Nine years ago, in June 2004, in Rasul v. Bush, the Supreme Court granted the prisoners habeas corpus rights, a momentous ruling that pierced the veil of secrecy that had allowed the Bush administration to establish a torture regime at Guantánamo, and also allowed the prisoners to be represented by lawyers, who were allowed to visit them.
No habeas corpus petitions proceeded to court, however, because Congress passed laws that purported to strip the prisoners of their newly granted rights. It was not until June 2008, in Boumediene v. Bush, that the Supreme Court declared that those laws had been illegal and restored the prisoners’ habeas corpus rights.
That second momentous decision led to 38 victories for the prisoners between October 2008 and July 2010, as judges in the District Court in Washington, D.C., examined the cases against them, and concluded that the government had failed to establish, by a preponderance of the evidence (a lower standard than that used in trials), that the prisoners were involved with al-Qaeda or the Taliban.
That was a vindication for those like me who had always maintained that the supposed evidence was profoundly unreliable, consisting largely of witness statements that involved the use of torture, other forms of coercion, or bribery. The decision led to the release of 28 prisoners, but the D.C. Circuit Court soon fought back, on a basis that can only, in all honesty, be attributed to ideology, rather than judicial fairness.
In rulings on appeals, undertaken from January 2010 to October 2011, a handful of judges in this generally very conservative court redefined the standards used by the lower court, reversing or vacating a number of successful petitions and pushing the District Court judges to stop doubting the information put forward by the government as evidence.
The bleakest decision of all took place in October 2011, when the D.C. Circuit reversed the successful petition of Adnan Latif, a mentally ill Yemeni who had also been cleared for release under George W. Bush and by Obama’s interagency task force, telling the lower court that anything put forward by the government as evidence — even battlefield intelligence reports that were often nothing more than hasty, ad hoc assessments — had to be treated as reliable, unless the prisoners could prove otherwise.
Latif died at Guantánamo last September, spurned not only by the D.C. Circuit Court, but by the Supreme Court. In June, the Court had been presented with the opportunity to challenge the Circuit Court’s distortions and its hijacking and annihilation of the prisoners’ habeas rights in seven cases, including Latif’s, but it refused to get involved.
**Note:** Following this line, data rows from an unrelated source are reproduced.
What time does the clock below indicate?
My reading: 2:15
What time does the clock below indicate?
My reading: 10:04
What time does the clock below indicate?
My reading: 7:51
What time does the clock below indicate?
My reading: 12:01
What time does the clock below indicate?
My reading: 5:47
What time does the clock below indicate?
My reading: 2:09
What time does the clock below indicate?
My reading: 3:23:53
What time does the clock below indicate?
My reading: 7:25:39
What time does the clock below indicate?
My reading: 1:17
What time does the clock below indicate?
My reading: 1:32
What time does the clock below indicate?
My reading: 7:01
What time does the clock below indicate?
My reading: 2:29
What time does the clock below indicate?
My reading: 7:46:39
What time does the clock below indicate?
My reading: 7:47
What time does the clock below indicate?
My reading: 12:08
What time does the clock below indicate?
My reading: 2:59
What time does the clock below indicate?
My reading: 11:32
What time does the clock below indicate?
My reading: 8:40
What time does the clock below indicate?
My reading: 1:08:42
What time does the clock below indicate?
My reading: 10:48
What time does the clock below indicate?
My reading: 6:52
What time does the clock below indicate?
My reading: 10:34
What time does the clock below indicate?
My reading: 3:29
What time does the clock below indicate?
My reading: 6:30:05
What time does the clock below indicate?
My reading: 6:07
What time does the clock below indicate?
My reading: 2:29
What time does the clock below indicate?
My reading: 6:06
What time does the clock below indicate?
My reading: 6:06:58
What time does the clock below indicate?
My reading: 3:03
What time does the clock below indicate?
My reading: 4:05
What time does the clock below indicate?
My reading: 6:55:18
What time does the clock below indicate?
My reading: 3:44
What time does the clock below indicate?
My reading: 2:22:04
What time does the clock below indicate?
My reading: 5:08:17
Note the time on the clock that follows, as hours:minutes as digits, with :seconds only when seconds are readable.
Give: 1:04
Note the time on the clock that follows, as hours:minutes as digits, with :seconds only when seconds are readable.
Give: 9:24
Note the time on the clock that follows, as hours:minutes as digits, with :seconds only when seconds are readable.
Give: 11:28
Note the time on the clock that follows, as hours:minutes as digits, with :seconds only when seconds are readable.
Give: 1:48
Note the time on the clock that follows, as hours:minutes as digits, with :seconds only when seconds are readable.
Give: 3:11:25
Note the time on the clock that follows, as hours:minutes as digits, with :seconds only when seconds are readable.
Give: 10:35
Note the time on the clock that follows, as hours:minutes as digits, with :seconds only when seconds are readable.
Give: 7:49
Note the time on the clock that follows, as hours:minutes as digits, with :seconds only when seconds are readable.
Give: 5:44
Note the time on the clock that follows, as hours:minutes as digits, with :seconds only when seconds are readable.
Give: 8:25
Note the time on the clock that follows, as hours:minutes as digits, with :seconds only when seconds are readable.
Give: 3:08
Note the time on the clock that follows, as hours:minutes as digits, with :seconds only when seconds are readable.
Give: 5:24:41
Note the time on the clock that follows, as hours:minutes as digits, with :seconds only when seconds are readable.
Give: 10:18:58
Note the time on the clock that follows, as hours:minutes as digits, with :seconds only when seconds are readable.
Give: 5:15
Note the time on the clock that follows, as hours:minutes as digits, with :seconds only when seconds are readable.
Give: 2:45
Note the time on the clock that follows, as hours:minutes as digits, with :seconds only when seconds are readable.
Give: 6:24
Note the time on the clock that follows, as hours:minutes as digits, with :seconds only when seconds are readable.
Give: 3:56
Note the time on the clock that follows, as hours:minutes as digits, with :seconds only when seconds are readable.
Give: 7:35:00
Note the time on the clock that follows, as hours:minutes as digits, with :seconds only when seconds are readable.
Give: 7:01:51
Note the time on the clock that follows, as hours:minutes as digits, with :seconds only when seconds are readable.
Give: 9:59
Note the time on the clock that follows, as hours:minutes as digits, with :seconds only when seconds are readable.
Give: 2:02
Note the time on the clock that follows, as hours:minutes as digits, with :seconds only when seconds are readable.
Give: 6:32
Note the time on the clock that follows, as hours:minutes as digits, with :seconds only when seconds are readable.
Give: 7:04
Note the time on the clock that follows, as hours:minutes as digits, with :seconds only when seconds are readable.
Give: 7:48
The power of the D.C. Circuit Court to prevent the release of prisoners under any circumstances has been so successful that the eleven habeas petitions that were ruled on between July 2010 and October 2011 were lost, and the prisoners and their lawyers essentially gave up, accepting that habeas corpus for the men in Guantánamo had been killed off by the D.C Circuit Court, and that the Supreme Court didn’t care. Neither did the Justice Department, which had never shown any willingness to drop cases — for prisoners cleared for release by the task force, for example — rather than pursuing them as aggressively as possible.
On June 18, 2013, a judge in the D.C. Circuit Court finally spoke out about this continuing injustice, in a rare appeal by one of the last prisoners whose habeas petition was denied in October 2011. The appeal of Abdul al-Qader Ahmed Hussain, a Yemeni and one of 16 men seized in a house raid in Pakistan in March 2002 — on a house that appears to have largely held students — was denied, but not before Senior Circuit Judge Harry T. Edwards “called on the president and Congress to consider a different approach to the handling of legal cases of Guantánamo Bay prisoners,” as the Associated Press described it.
Edwards made his comments at the end of a written opinion in which he “reluctantly concurred” with the decision of his two fellow judges to reject Hussain’s appeal because of the precedent established by the court.
“However,” he wrote, “when I review a record like the one presented in this case, I am disquieted by our jurisprudence.” He added, “I think we have strained to make sense of the applicable law, apply the applicable standards of review, and adhere to the commands of the Supreme Court. The time has come for the President and Congress to give serious consideration to a different approach for the handling of the Guantánamo detainee cases.”
This is an important call, one that needs to be heeded by the Obama administration and by lawmakers.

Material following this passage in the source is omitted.